Could this be the end of our modern-day animals? Science seems to think so. As of 2022, more than a hundred species of animals are completely extinct: thirty three  are extinct in the wild and about four thousand are critically endangered. Furthermore, around a million species of fauna and flora are faced with the looming threat of extinction due to our human hands. We are in what is now the ongoing Holocene extinction. 

 

The Holocene extinction, otherwise known as the Anthropocene extinction, is the sixth mass extinction of our planet but the first that was mostly  caused by a singular species: us. This human-caused extinction has its causes of course: food, poaching, sport, industrialization, foreign animals and diseases, climate change… you name it!

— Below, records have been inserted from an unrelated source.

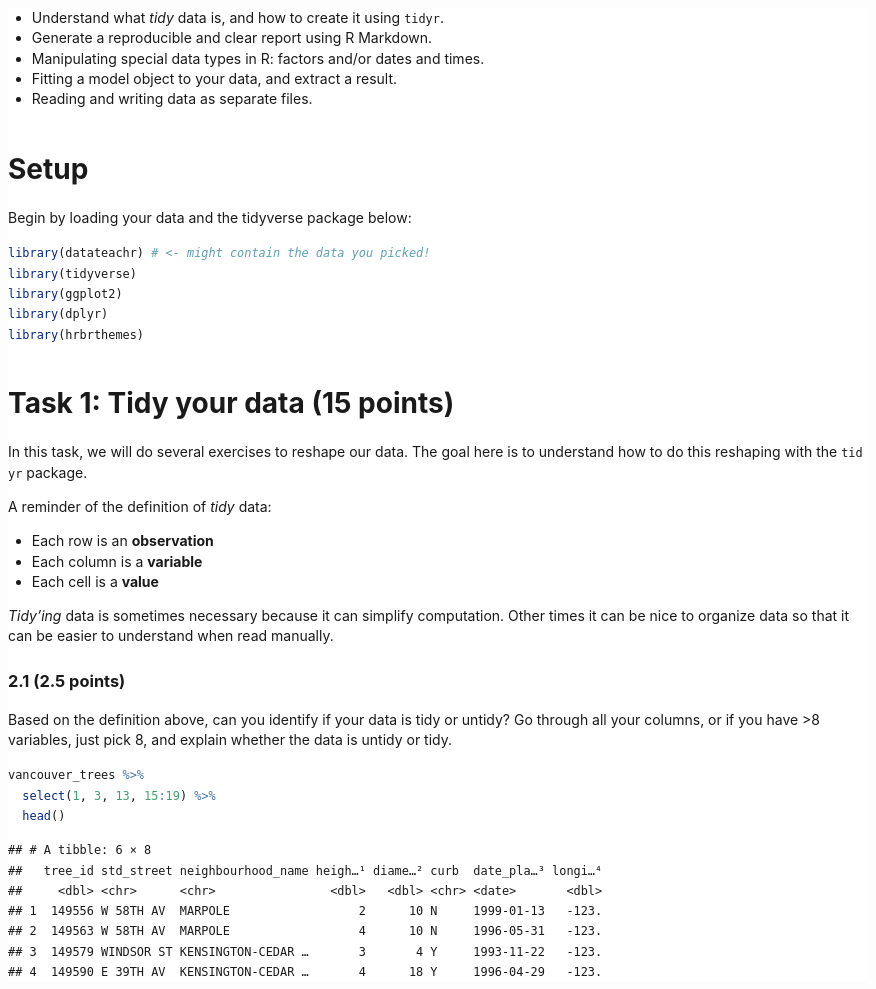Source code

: - Understand what *tidy* data is, and how to create it using `tidyr`.
- Generate a reproducible and clear report using R Markdown.
- Manipulating special data types in R: factors and/or dates and times.
- Fitting a model object to your data, and extract a result.
- Reading and writing data as separate files.

# Setup

Begin by loading your data and the tidyverse package below:

``` r
library(datateachr) # <- might contain the data you picked!
library(tidyverse)
library(ggplot2)
library(dplyr)
library(hrbrthemes)
```

# Task 1: Tidy your data (15 points)

In this task, we will do several exercises to reshape our data. The goal
here is to understand how to do this reshaping with the `tidyr` package.

A reminder of the definition of *tidy* data:

- Each row is an **observation**
- Each column is a **variable**
- Each cell is a **value**

*Tidy’ing* data is sometimes necessary because it can simplify
computation. Other times it can be nice to organize data so that it can
be easier to understand when read manually.

### 2.1 (2.5 points)

Based on the definition above, can you identify if your data is tidy or
untidy? Go through all your columns, or if you have \>8 variables, just
pick 8, and explain whether the data is untidy or tidy.

``` r
vancouver_trees %>%
  select(1, 3, 13, 15:19) %>%
  head()
```

    ## # A tibble: 6 × 8
    ##   tree_id std_street neighbourhood_name heigh…¹ diame…² curb  date_pla…³ longi…⁴
    ##     <dbl> <chr>      <chr>                <dbl>   <dbl> <chr> <date>       <dbl>
    ## 1  149556 W 58TH AV  MARPOLE                  2      10 N     1999-01-13   -123.
    ## 2  149563 W 58TH AV  MARPOLE                  4      10 N     1996-05-31   -123.
    ## 3  149579 WINDSOR ST KENSINGTON-CEDAR …       3       4 Y     1993-11-22   -123.
    ## 4  149590 E 39TH AV  KENSINGTON-CEDAR …       4      18 Y     1996-04-29   -123.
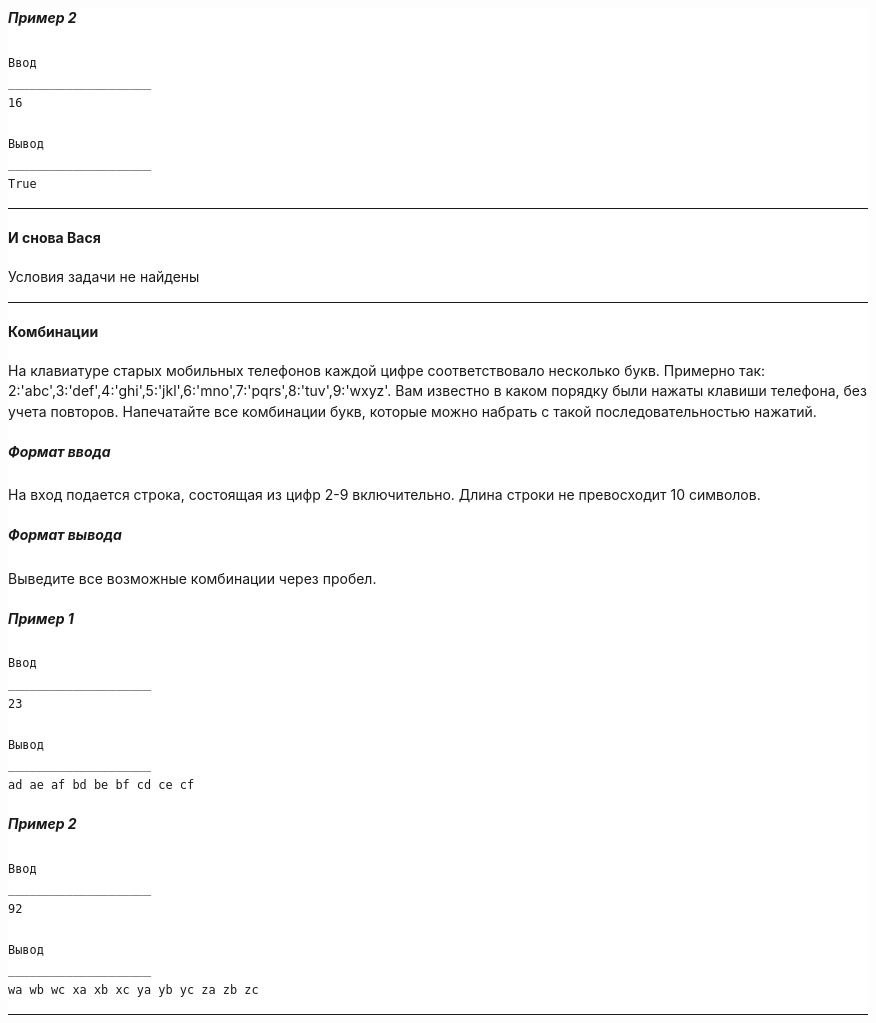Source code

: ##### **_Пример 2_**

```
Ввод
____________________
16

Вывод
____________________
True
```

---

#### И снова Вася

Условия задачи не найдены

---

#### Комбинации

На клавиатуре старых мобильных телефонов каждой цифре соответствовало несколько букв. Примерно так: 2:'abc',3:'def',4:'ghi',5:'jkl',6:'mno',7:'pqrs',8:'tuv',9:'wxyz'.
Вам известно в каком порядку были нажаты клавиши телефона, без учета повторов.
Напечатайте все комбинации букв, которые можно набрать с такой последовательностью нажатий.

##### **_Формат ввода_**

На вход подается строка, состоящая из цифр 2-9 включительно. Длина строки не превосходит 10 символов.

##### **_Формат вывода_**

Выведите все возможные комбинации через пробел.

##### **_Пример 1_**

```
Ввод
____________________
23

Вывод
____________________
ad ae af bd be bf cd ce cf
```

##### **_Пример 2_**

```
Ввод
____________________
92

Вывод
____________________
wa wb wc xa xb xc ya yb yc za zb zc
```

---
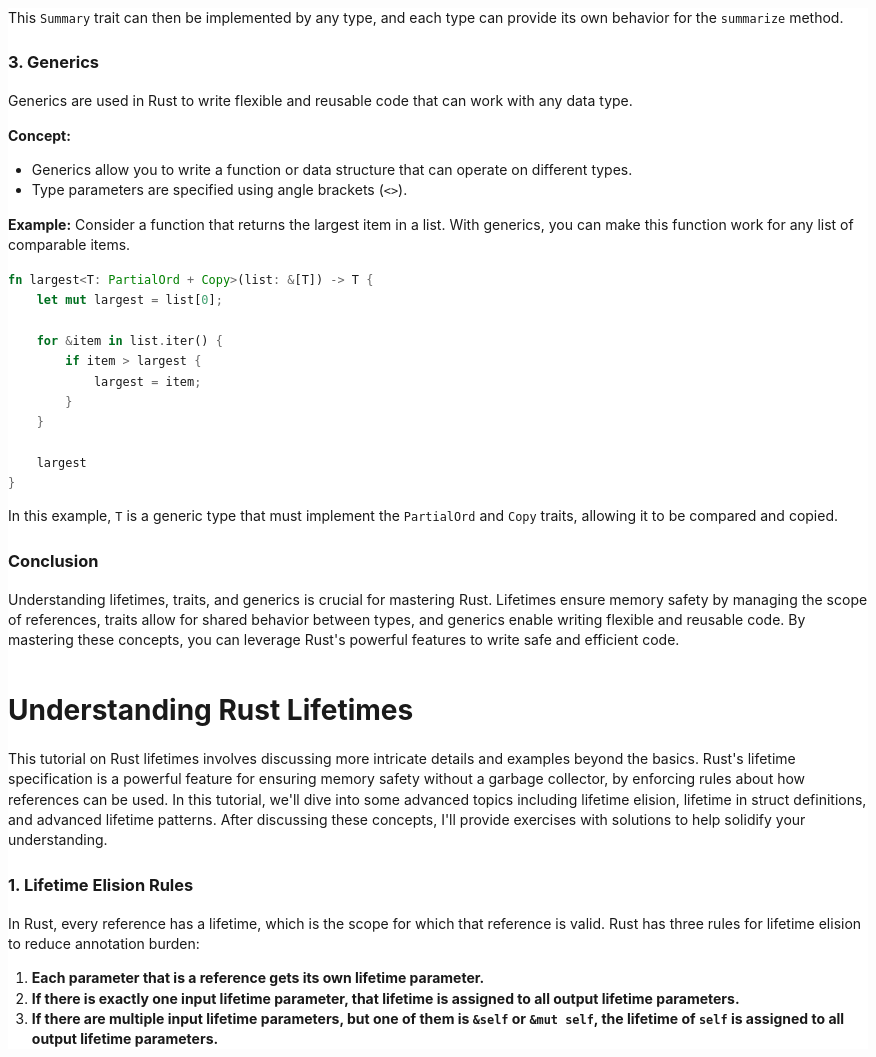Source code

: This `Summary` trait can then be implemented by any type, and each type can provide its own behavior for the `summarize` method.

### 3. Generics

Generics are used in Rust to write flexible and reusable code that can work with any data type.

**Concept:**
- Generics allow you to write a function or data structure that can operate on different types.
- Type parameters are specified using angle brackets (`<>`).

**Example:**
Consider a function that returns the largest item in a list. With generics, you can make this function work for any list of comparable items.

```rust
fn largest<T: PartialOrd + Copy>(list: &[T]) -> T {
    let mut largest = list[0];

    for &item in list.iter() {
        if item > largest {
            largest = item;
        }
    }

    largest
}
```

In this example, `T` is a generic type that must implement the `PartialOrd` and `Copy` traits, allowing it to be compared and copied.

### Conclusion

Understanding lifetimes, traits, and generics is crucial for mastering Rust. Lifetimes ensure memory safety by managing the scope of references, traits allow for shared behavior between types, and generics enable writing flexible and reusable code. By mastering these concepts, you can leverage Rust's powerful features to write safe and efficient code.

# Understanding Rust Lifetimes
This tutorial on Rust lifetimes involves discussing more intricate details and examples beyond the basics. Rust's lifetime specification is a powerful feature for ensuring memory safety without a garbage collector, by enforcing rules about how references can be used. In this tutorial, we'll dive into some advanced topics including lifetime elision, lifetime in struct definitions, and advanced lifetime patterns. After discussing these concepts, I'll provide exercises with solutions to help solidify your understanding.

### 1. Lifetime Elision Rules

In Rust, every reference has a lifetime, which is the scope for which that reference is valid. Rust has three rules for lifetime elision to reduce annotation burden:

1. **Each parameter that is a reference gets its own lifetime parameter.**
2. **If there is exactly one input lifetime parameter, that lifetime is assigned to all output lifetime parameters.**
3. **If there are multiple input lifetime parameters, but one of them is `&self` or `&mut self`, the lifetime of `self` is assigned to all output lifetime parameters.**
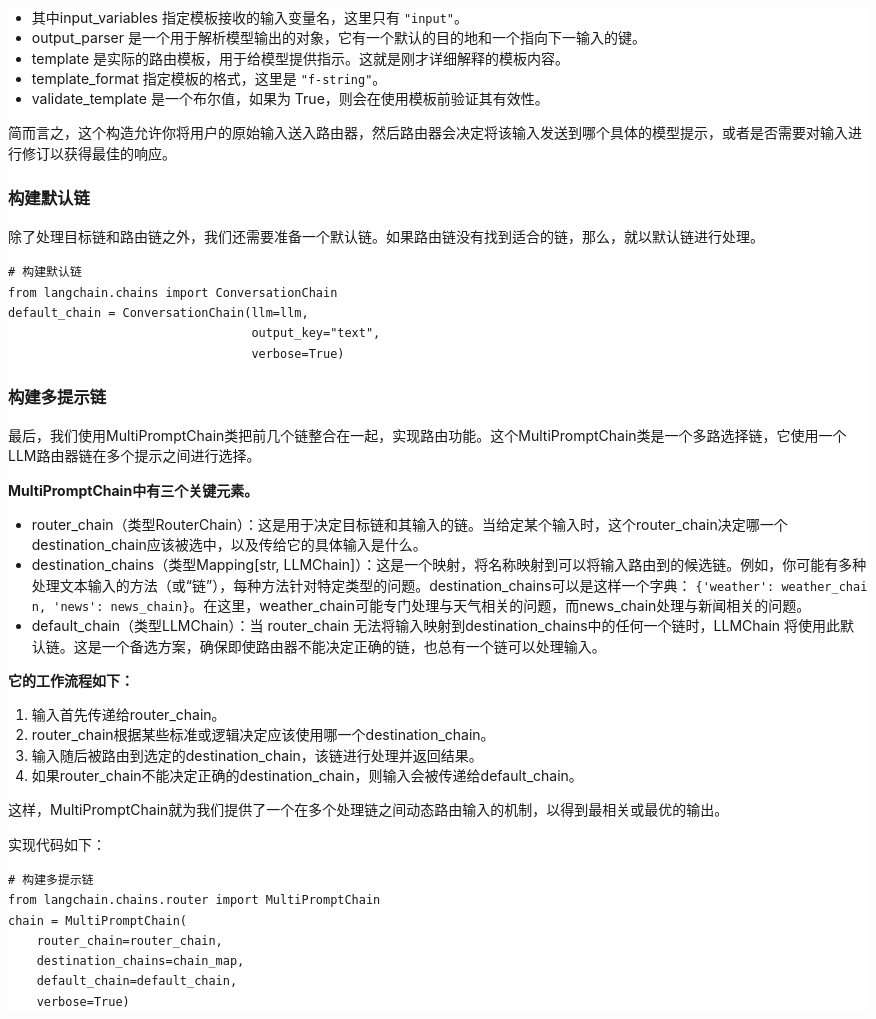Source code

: - 其中input\_variables 指定模板接收的输入变量名，这里只有 `"input"`。
- output\_parser 是一个用于解析模型输出的对象，它有一个默认的目的地和一个指向下一输入的键。
- template 是实际的路由模板，用于给模型提供指示。这就是刚才详细解释的模板内容。
- template\_format 指定模板的格式，这里是 `"f-string"`。
- validate\_template 是一个布尔值，如果为 True，则会在使用模板前验证其有效性。

简而言之，这个构造允许你将用户的原始输入送入路由器，然后路由器会决定将该输入发送到哪个具体的模型提示，或者是否需要对输入进行修订以获得最佳的响应。

### 构建默认链

除了处理目标链和路由链之外，我们还需要准备一个默认链。如果路由链没有找到适合的链，那么，就以默认链进行处理。

```plain
# 构建默认链
from langchain.chains import ConversationChain
default_chain = ConversationChain(llm=llm,
                                  output_key="text",
                                  verbose=True)

```

### 构建多提示链

最后，我们使用MultiPromptChain类把前几个链整合在一起，实现路由功能。这个MultiPromptChain类是一个多路选择链，它使用一个LLM路由器链在多个提示之间进行选择。

**MultiPromptChain中有三个关键元素。**

- router\_chain（类型RouterChain）：这是用于决定目标链和其输入的链。当给定某个输入时，这个router\_chain决定哪一个destination\_chain应该被选中，以及传给它的具体输入是什么。
- destination\_chains（类型Mapping\[str, LLMChain\]）：这是一个映射，将名称映射到可以将输入路由到的候选链。例如，你可能有多种处理文本输入的方法（或“链”），每种方法针对特定类型的问题。destination\_chains可以是这样一个字典： `{'weather': weather_chain, 'news': news_chain}`。在这里，weather\_chain可能专门处理与天气相关的问题，而news\_chain处理与新闻相关的问题。
- default\_chain（类型LLMChain）：当 router\_chain 无法将输入映射到destination\_chains中的任何一个链时，LLMChain 将使用此默认链。这是一个备选方案，确保即使路由器不能决定正确的链，也总有一个链可以处理输入。

**它的工作流程如下：**

1. 输入首先传递给router\_chain。
2. router\_chain根据某些标准或逻辑决定应该使用哪一个destination\_chain。
3. 输入随后被路由到选定的destination\_chain，该链进行处理并返回结果。
4. 如果router\_chain不能决定正确的destination\_chain，则输入会被传递给default\_chain。

这样，MultiPromptChain就为我们提供了一个在多个处理链之间动态路由输入的机制，以得到最相关或最优的输出。

实现代码如下：

```plain
# 构建多提示链
from langchain.chains.router import MultiPromptChain
chain = MultiPromptChain(
    router_chain=router_chain,
    destination_chains=chain_map,
    default_chain=default_chain,
    verbose=True)

```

But the worst part is, many of these species we have grown up with will be dead in our lifetime. And not just when we’re old and wrinkly – in at least ten to twenty years, if not a bit longer. In the last fifty years, we have lost 60% of the wildlife population according to the World’s Wildlife Fund. In a study done in 2018, the WWF, one of the most recognizable wilderness preservation  organizations, found that not only is it 60%, tropical regions are facing a 90% decrease and freshwater species face 83%. 

 

I’m sure I don’t have to explain what extinction is: we were taught all about it as kids. Extinction is when animals of a species no longer exist because they all die out like Pryrean ibexes in 2000, Javan tigers in 2003, or even Western black rhinos in 2011. But I don’t think we truly comprehend- or maybe we simply forgot- the significance and impact of extinction. Extinction is the destruction of biodiversity, the destruction of genetic history, the destruction of ecosystems, and the destruction of life as a whole. As more and more species succumb to death by humans by virtue of habitat loss, hunting, or whatever, the predators that once fed on those animals must find new food sources or die causing an unexpected decrease. And if that animal was a predator itself, the prey it used to hunt would simply go wild without anyone to keep their populations in check. Either way, the ecosystem becomes unbalanced. But we don’t hear about it- it is a footnote in world news, a deniable factor of life, not an immediate effect on human life, simply not important enough to report on. 

There is no real way to stop extinction, it is after all, natural. The problem lies in the acceleration and the ways in which we accelerated it. A sixth mass extinction event was bound to happen, some might say. But, there is nothing natural about introducing foreign and invasive species to secluded islands and different countries, about water that was once ice, and water where there was once land, about hunting an animal to death just for the horns from their bodies,  about farmland that was once forest, and ground that was once marsh and wetlands — nothing natural about it at all. There is no other species on earth that has caused the amount of damage we have. The best way to save our currently endangered animals is to protect their environments. Volunteer at local nature centers or wildlife refuges, learn about these animals and their natural habitats, donate to wildlife conservation and protection efforts. In fact, petition your government, raise awareness, pressure those large businesses that spill oil into the Gulf of Mexico. There is only so much you can do but that is not nothing. Together we can stop the senseless destruction of biodiversity.